See Contra-contrarianism (IFFR) 2/Good critic-Bad critic. The best a "writer" can do to explain his understanding of the literary art is... a mere series of namedropping. Shouldn't a writer be able to evoke with poetic and insightful prose the beauty of literature in non-uncertain terms? That's what I'd expect from people who claim to be "writers".

F: "What may be missing in academic film studies is a recognition of aesthetics as a category worthy of scholarship."
You've never read academic studies on film aesthetics? Historical research is not all there is to academic studies.
See my comment : "I see Cultural Studies as being a subset of Sociology, using movies as a statistical sample, on the other hand I see Aesthetics as the only academic studies dealing with what makes cinema an art, treating films as artistic statements." (Mandarins vs Philistines)
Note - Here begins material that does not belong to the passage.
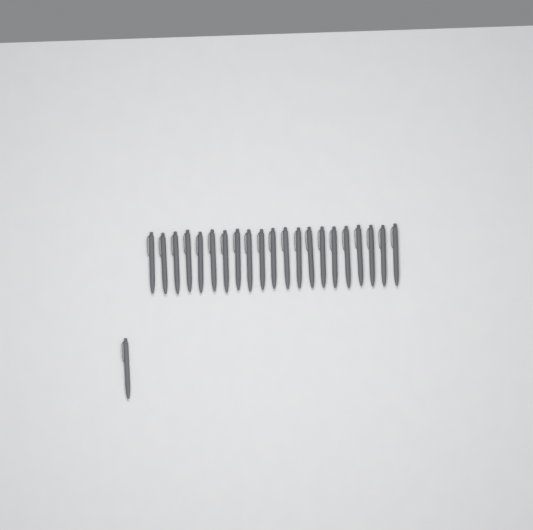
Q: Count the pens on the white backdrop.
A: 22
F: "The goals of criticism are different: to respond to what is open, troubling, or self-contradictory in a film, to show why things in it that may not even be immediately noticeable are deeply interesting, to reinvent it, create new metaphors for it, to find more and more of the endlessness of the film (its refusal to finish), to follow it where it leads (with or without its own knowledge and regardless of the intentions of the filmmakers) and take it where it can go, perhaps to what it can open up and invent in other films (including those that may have preceded it)."
First, this is NOT great literature. I expect someone who claims that criticism is a literary art to feature admirable style and mastery. The art of words is something else... at least to me.
Second, these are not the goals of criticism. This is your pragmatic observation of what you like to read.

F: "Bordwell makes no acknowledgment of the underlying economic reality of the situation"
Impossible to discuss critical principles without its business model... Hopeless materialists. The media industry has been paying navel-gazing spectators to write blurbs of the weekly batch of movies selected by the studios for a century now! And when this model collapses, all you want is to preserve the undeserved privileges this corrupt position offered? When Bordwell talks about a rapprochement of academics and critics, it is a cultural consideration, not a mere economic solution, where fucking reviewers could tap into the tax-payer money dedicated to post-graduate researches! WTF? If all you care about is money, there is plenty to go around if you sold out to Hollywood and pander to your readership. Go ahead. Leave critics with integrity out of this circus though.